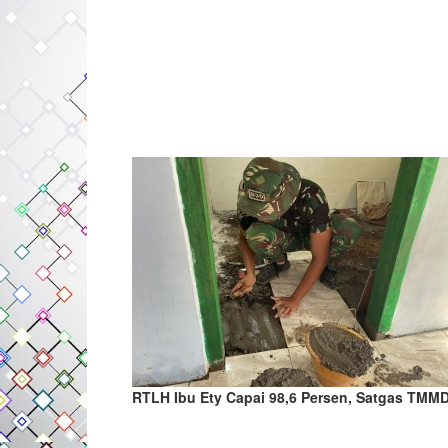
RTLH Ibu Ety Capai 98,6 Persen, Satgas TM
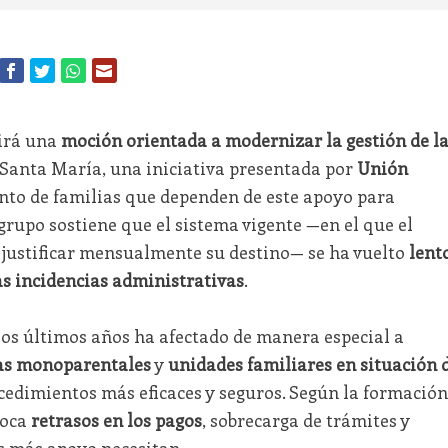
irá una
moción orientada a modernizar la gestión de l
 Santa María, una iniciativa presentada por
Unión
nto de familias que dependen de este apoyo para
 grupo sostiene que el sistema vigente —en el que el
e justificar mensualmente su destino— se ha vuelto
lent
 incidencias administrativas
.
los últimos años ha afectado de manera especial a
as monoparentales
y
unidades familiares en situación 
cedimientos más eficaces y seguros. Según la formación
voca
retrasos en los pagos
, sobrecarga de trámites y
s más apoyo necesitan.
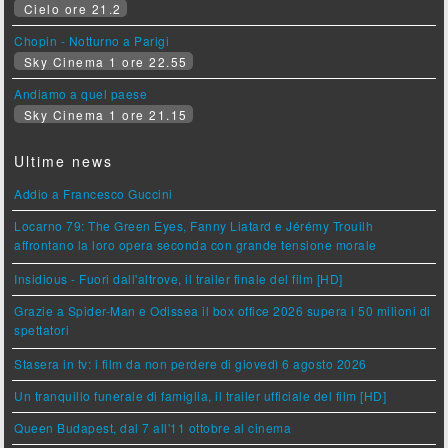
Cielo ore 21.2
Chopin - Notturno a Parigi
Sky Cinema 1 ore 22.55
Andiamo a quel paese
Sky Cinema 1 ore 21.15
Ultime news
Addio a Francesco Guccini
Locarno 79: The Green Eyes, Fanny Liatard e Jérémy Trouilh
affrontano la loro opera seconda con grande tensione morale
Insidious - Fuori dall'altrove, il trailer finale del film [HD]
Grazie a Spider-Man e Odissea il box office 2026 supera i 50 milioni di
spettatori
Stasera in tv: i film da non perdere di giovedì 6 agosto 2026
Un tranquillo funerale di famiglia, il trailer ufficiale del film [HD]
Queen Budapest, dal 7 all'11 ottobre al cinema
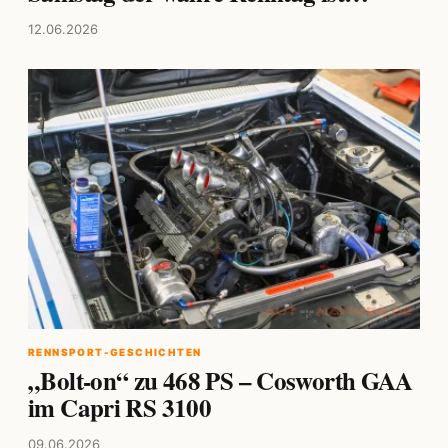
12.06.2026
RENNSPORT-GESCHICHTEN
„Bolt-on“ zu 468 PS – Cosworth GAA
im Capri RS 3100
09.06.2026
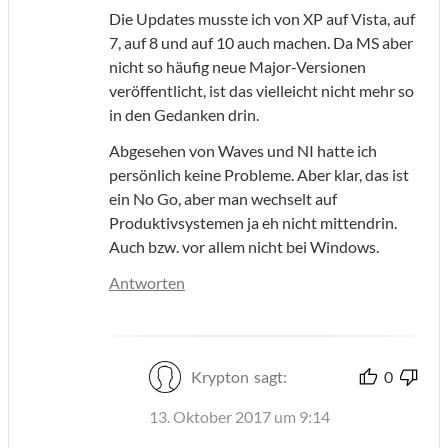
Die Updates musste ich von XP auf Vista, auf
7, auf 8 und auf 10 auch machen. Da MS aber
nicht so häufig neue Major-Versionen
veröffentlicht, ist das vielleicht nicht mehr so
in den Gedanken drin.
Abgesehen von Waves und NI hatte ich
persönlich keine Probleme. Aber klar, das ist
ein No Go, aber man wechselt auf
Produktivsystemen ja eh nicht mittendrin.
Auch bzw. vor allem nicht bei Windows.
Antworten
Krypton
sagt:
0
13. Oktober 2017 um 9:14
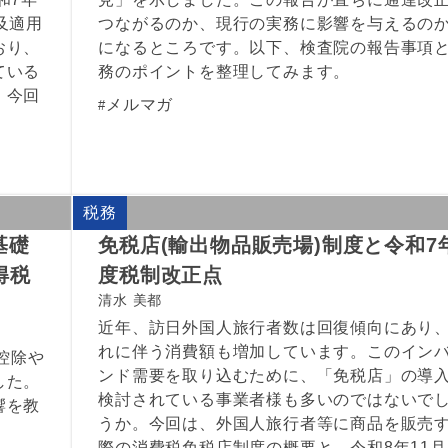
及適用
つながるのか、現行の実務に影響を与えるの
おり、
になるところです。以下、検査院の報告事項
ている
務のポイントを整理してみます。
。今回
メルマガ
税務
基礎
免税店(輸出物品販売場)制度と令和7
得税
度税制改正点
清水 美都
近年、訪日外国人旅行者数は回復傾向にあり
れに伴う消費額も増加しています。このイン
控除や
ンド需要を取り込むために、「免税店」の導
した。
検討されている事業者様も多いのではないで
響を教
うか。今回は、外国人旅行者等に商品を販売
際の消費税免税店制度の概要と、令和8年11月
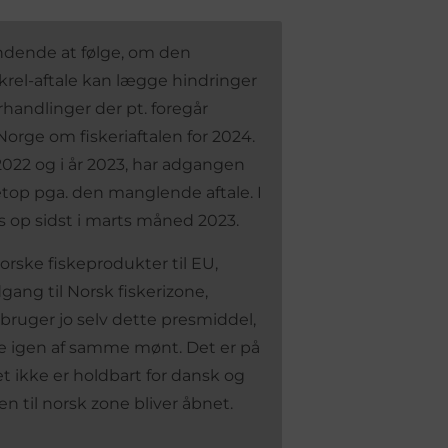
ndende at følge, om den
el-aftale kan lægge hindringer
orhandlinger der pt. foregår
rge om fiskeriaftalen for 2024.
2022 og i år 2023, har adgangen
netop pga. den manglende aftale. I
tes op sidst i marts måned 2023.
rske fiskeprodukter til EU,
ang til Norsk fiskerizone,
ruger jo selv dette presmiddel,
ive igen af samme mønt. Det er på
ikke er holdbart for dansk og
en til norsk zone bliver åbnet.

**Work instructions**. Leave the pictures aside and transcribe only the lines from the one holding "im Capri RS 3100" through the final line of the records above.

**Output of the task**.
im Capri RS 3100
09.06.2026
Die Updates musste ich von XP auf Vista, auf
7, auf 8 und auf 10 auch machen. Da MS aber
nicht so häufig neue Major-Versionen
veröffentlicht, ist das vielleicht nicht mehr so
in den Gedanken drin.
Abgesehen von Waves und NI hatte ich
persönlich keine Probleme. Aber klar, das ist
ein No Go, aber man wechselt auf
Produktivsystemen ja eh nicht mittendrin.
Auch bzw. vor allem nicht bei Windows.
Antworten
Krypton
sagt:
0
13. Oktober 2017 um 9:14
及適用
つながるのか、現行の実務に影響を与えるの
おり、
になるところです。以下、検査院の報告事項
ている
務のポイントを整理してみます。
。今回
メルマガ
税務
基礎
免税店(輸出物品販売場)制度と令和7
得税
度税制改正点
清水 美都
近年、訪日外国人旅行者数は回復傾向にあり
れに伴う消費額も増加しています。このイン
控除や
ンド需要を取り込むために、「免税店」の導
した。
検討されている事業者様も多いのではないで
響を教
うか。今回は、外国人旅行者等に商品を販売
際の消費税免税店制度の概要と、令和8年11月
ndende at følge, om den
el-aftale kan lægge hindringer
orhandlinger der pt. foregår
rge om fiskeriaftalen for 2024.
2022 og i år 2023, har adgangen
netop pga. den manglende aftale. I
tes op sidst i marts måned 2023.
rske fiskeprodukter til EU,
ang til Norsk fiskerizone,
ruger jo selv dette presmiddel,
ive igen af samme mønt. Det er på
ikke er holdbart for dansk og
en til norsk zone bliver åbnet.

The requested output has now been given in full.